[SUPPLIED TEXT]
One of the key benefits of the hybrid columnar approach is that it provides both the compression and performance benefits of columnar storage without sacrificing the robust feature set of the Oracle Database. For example, while optimized for scan-level access, Oracle is still able to provide efficient row-level access, with entire rows typically being retrieved with a single I/O, because row data is self-contained within compression units.

In contrast, pure columnar formats require at least one I/O per column for row-level access. With data warehousing tables generally having hundreds of columns, it is easy to see the performance benefits of Hybrid Columnar Compression on Exadata. Further, tables using Hybrid Columnar Compression on Exadata still benefit from all of the high availability, performance, and security features of the Oracle Database.

[INFORMATION SUPPLIED]
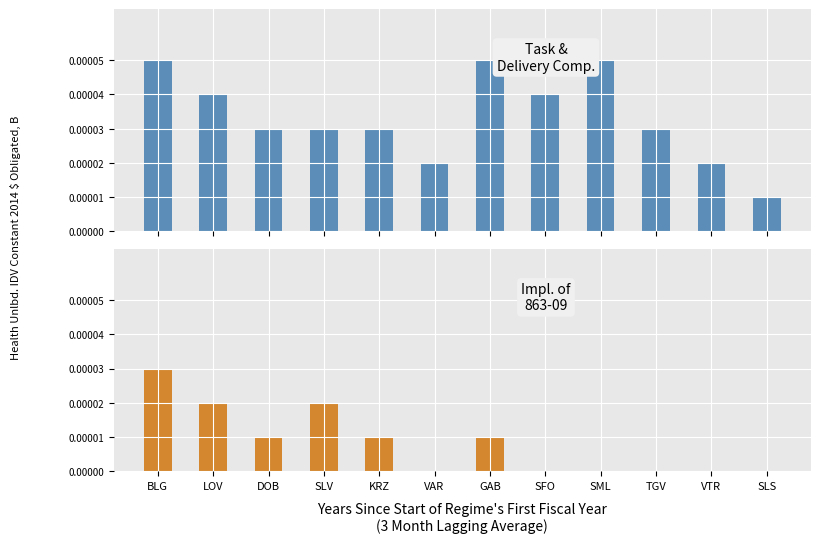

Where is Impl. of 863-09 nearest to the value 0?

VAR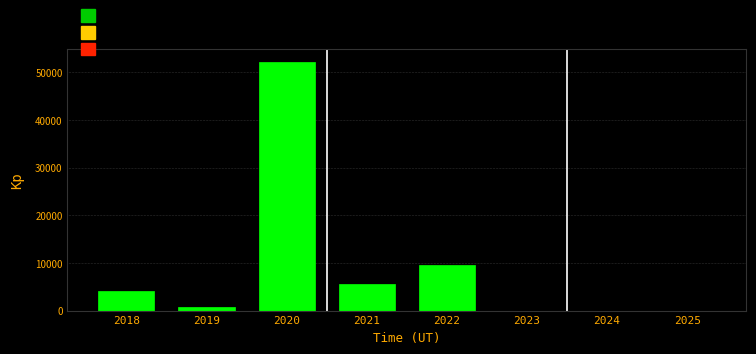

Reading right to left, list all the values displayed in this chart.

2025=0.0	2024=0.0	2023=0.0	2022=9488.9	2021=5479.1	2020=52199.4	2019=683.9	2018=4064.2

[CHECK YOUR UNDERSTANDING]
a – Rewrite the paragraph of the passage on Hybrid Columnar Compression that begins "In contrast, pure columnar formats" as a short bulleted list that keeps its main facts.
b – Using the passage on Hybrid Columnar Compression, decide whether each statement agrees with it. Answer yes or no, and quote the words that decide it.
(i) Pure columnar formats need at least one I/O per column to access a row.
(ii) With the hybrid columnar approach, retrieving an entire row typically takes one I/O per column.
(iii) Tables using Hybrid Columnar Compression on Exadata lose the security features of the Oracle Database.
c – Write out the portion of the passage on Hybrid Columnar Compression between "One of the key" and "within compression units.", inclusive.

[RESULTS OF THE TASKS]
a –
- Pure columnar formats need at least one I/O per column for row-level access.
- Data warehousing tables generally have hundreds of columns, so Hybrid Columnar Compression on Exadata has clear performance benefits.
- Tables using Hybrid Columnar Compression on Exadata still get all of the high availability, performance, and security features of the Oracle Database.

b –
(i) Yes: "pure columnar formats require at least one I/O per column for row-level access"
(ii) No: "entire rows typically being retrieved with a single I/O"
(iii) No: "still benefit from all of the high availability, performance, and security features of the Oracle Database"

c –
One of the key benefits of the hybrid columnar approach is that it provides both the compression and performance benefits of columnar storage without sacrificing the robust feature set of the Oracle Database. For example, while optimized for scan-level access, Oracle is still able to provide efficient row-level access, with entire rows typically being retrieved with a single I/O, because row data is self-contained within compression units.